November 11, 2008
I watch my daughter joking, hearing between the words the fear of the unknown.
I watch her face as she shares an update on my father that comes through my brother indirectly as he warns us to no longer consider a hospital recommended the week before. Now, my brother is unsatisfied with the care given my dad as he lets it slip that there is no feeling below the arms, that he expects The Call any day.
I think of the last conversation with my dad, the day I had to tell him what my daughter had. I heard his voice, and wish I had not. I wish I could have held forever the memory of what his voice was, not what it is. He spoke for a long time and I could feel love and fear, even as it was impossible to decipher the actual words.
I am not the perfect daughter. Not even the good daughter. I thought there would be more time, that first I had to be strong. And then, when I was ready to hear more stories, ready to make more decisions, I had to leave again. We are good at postponing, it is our tradition.
News of test results slip into conversations between my daughter and nurses or receptionists. But, then, as if they realize what was just revealed they stop reeling off the results and say the doctor will explain all of this on Thursday. Thursday can't come fast enough. Thursday should never come.
We talk of hoping that her hair will grow back curly, of a friend's offer to turn her mane into a wig, the weirdness of where hair grows and where it doesn't.
I listen. I worry. I collect information, I help where I can, I answer the emails and phone calls. I debate - how much truth can she hold now and what is the truth.
For years, it has been my father and my daughter who have visited me at the hospitals, who offered their own brands of humor and caring to nurse me through challenges.
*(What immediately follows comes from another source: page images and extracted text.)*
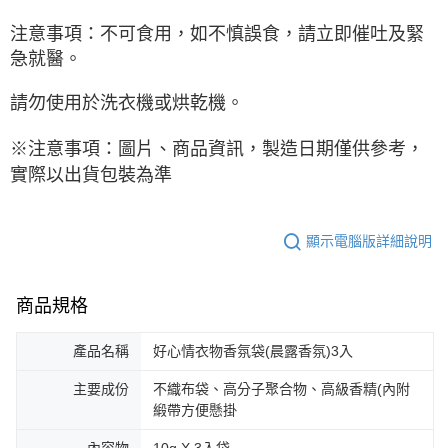
注意事項：不可食用，如不慎誤食，請立即催吐及緊
急就醫。
請勿使用於洗衣機或烘乾機。
※注意事項：圖片、商品資訊，製造日期僅供參考，
實際以出貨包裝為準
顯示電腦版詳細說明
商品規格
產品名稱
好心情衣物香氛袋(晨露香氛)3入
主要成份
不織布袋、高分子聚合物、高級香精(內附
緞帶方便懸掛
內容物
10g X 3入袋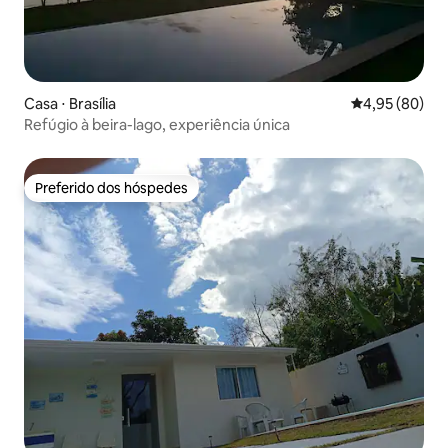
Casa ⋅ Brasília
4,95 de uma a
4,95 (80)
Refúgio à beira-lago, experiência única
Preferido dos hóspedes
Preferido dos hóspedes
It is hard to believe that now I am to be the strong one, the filling between the two generations stung by cancer.
November 10, 2008
On days like today, when only my mind escapes the concrete truck's dump, I so need that reach of humanity. Even when the mushiness of my mind prevents timely responses, I want to read the echos of the world
Make me laugh. Make me think. Make me smile.
Above me lies - again - a boring white ceiling. Imagine the Twitters, the statuses, the feeds floating across in ink-jet perfection. 72 point? Or larger?
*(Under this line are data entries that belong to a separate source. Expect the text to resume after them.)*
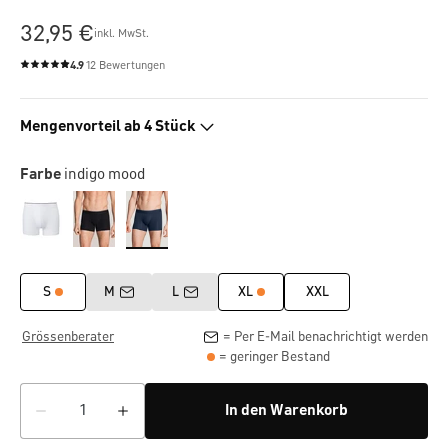
32,95 €
inkl. MwSt.
4.9
12 Bewertungen
Durchschnittliche Bewertung von 4.9 von 5 Sternen
Mengenvorteil ab 4 Stück
Farbe
indigo mood
S
M
L
XL
XXL
Grössenberater
= Per E-Mail benachrichtigt werden
= geringer Bestand
In den Warenkorb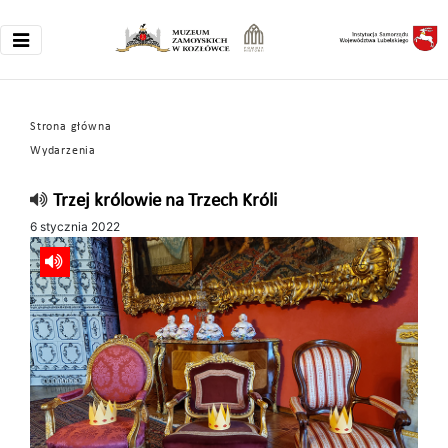
Strona główna
Wydarzenia
Trzej królowie na Trzech Króli
6 stycznia 2022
This distraction that could render useless the need for yet another numbing pill on days when holding the iPhone hurts as much as carrying your world.
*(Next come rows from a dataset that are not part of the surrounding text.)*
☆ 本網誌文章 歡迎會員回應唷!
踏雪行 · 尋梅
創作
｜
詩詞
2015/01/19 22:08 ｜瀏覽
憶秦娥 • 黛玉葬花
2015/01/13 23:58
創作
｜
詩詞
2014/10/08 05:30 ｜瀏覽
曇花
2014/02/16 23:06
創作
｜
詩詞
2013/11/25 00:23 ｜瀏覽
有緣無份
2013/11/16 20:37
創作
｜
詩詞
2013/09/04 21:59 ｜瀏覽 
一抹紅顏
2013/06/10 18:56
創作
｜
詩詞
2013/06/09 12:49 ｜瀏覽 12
But like the old man who remembers his roof leaks only when it is raining, these ideas of constructive distraction come only when I am incapable of implementing. Unlike the old man in the fiddle performance, the conversation is one sided. The only sound comes from the iPhone - until the battery dies or someone who can move comes home.
I watch from afar as the world starts to sleep, imprisoned by playing a normal person yesterday.
November 9, 2008
I am writing on the iPhone (makes it hard to cite URLs) but last night as I reviewed another day of firsts, I started thinking about some posts that have caught my brain. There was Louis Gray, who reminded how sometimes we can help our virtual friends in the real world with a gesture as simple as using PayPal to pay a bill for someone in need. Kate Carruthers wrote about this need we have to know who are friend and who are foe.
I remember jumping yesterday, sharing everything about my server in the hopes a problem could be solved while I shivered my way through a night of badly needed sleep. I could hear my grandfather shouting, reminding me not to trust anyone, not even my own mother. Yet, I gave everything - more then was needed - because I was so tired of wrestling with permissions, passwords, scripts, etc.
I just surrender. My favorite books, notes and even techies are nine hours away. I am too fragile today to open my email, to check the server, to see if what was promised was done and that all is right in the world.
I want to believe .... at least for awhile longer. Friend or foe? Why can't I believe what I know from the eyes and the heart?
My grandmother probably turned over in her grave, too, as she watched me create a fake Alfredo sauce from cream cheese and other surprises. I cry later over the dinner too. I am finally cooking - but not in the place I so much want to be right now. I cry because I can't cuddle. I cry because I am cold.
I just cry. That makes me mad because big girls don't cry. Mothers don't cry. I don't cry.
I jokingly say I hope a recommended book has a chapter on how to stop all the crying. The emailed reply explains "The tears were there, crying releases them."
I carry the thought today as I visit Big Lots for the first time, demand (nicely) a printed newspaper and tell my credit card company that it is me making these out of character purchases in multiple states and yes, online, too
My daughter and I look for a college course, try on marked-down Halloween wigs, make plans for the years down the road, and ...
And I wait until I close the door on the game room turned bedroom to cry once more, wanting to believe I trusted, trust the right people, the right things, the right doctors, the right words, the right everything.
The fears are there; crying sometimes releases them.
The past is here with the people who preached and the choices I made. The new movements release the unnecessary to allow survival.
And I cry.
Updated 5/13/09 with links and fixes like . verb tenses and spelling.